Some of those applications, such as business strategy and negotiation, are unbounded human behaviors that have flexible rules that constantly change. They require common sense.

Consider: the rules for poker and Texas hold’em can printed on three sheets of paper using standard fonts. By contrast, Amazon currently lists 32,163 books on “business negotiation.” That’s a lot of complexity!

While poker seems like a good metaphor for business negotiations, such negotiations are far more complex and involve numerous “unknown unknowns.” 

For example, I heard a rumor that during the negotiations for IBM’s acquisition of Lotus Development Corporation in the mid-1990, an IBM executives displayed a loaded gun during a meeting in a conference room.
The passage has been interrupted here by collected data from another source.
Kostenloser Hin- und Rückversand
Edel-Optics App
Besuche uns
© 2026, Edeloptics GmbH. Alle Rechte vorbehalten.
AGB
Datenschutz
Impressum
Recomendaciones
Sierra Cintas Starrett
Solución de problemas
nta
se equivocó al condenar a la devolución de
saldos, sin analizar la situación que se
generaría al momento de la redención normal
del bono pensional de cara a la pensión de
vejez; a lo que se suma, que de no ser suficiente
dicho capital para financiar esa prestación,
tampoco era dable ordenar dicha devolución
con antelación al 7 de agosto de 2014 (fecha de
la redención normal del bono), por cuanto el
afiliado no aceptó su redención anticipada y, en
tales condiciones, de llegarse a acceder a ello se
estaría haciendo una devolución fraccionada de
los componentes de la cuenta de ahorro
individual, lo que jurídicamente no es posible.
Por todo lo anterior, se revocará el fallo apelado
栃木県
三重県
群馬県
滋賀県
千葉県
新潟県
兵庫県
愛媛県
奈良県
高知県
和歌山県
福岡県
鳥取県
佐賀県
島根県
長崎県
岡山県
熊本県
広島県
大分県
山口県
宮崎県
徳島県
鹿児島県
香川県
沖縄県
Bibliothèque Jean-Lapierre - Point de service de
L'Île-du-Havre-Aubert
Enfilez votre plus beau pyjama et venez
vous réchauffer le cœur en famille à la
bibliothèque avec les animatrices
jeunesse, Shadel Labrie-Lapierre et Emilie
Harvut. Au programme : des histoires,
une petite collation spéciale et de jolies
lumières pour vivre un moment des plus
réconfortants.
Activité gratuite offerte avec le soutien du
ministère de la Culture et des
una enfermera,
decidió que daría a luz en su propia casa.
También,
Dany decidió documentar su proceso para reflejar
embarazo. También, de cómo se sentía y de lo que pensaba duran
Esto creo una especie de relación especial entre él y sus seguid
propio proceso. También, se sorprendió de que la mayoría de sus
The story may apocryphal but I’ve encountered behaviors equally weird and emotion-laden, if perhaps not quite as dramatic. Unlike games, functioning in the real world requires “the ability to generalize specific information into deeper meaning.”

Which AI still can’t do and where there has been no progress or breakthroughs. 

By the way, many of the systems and applications advertised as “AI” in fact use humans, sometimes hundreds of them, as backups, according to a recent, aptly-title article in the Wall Street Journal, “Without Humans, Artificial Intelligence Is Still Pretty Stupid.”

In short, there’s a huge amount of hype surrounding AI, most of it coming from AI experts and executives who stand to profit if the business world, in general, believes that AI is a huge leap forward rather than just the repackaging of well-established tech.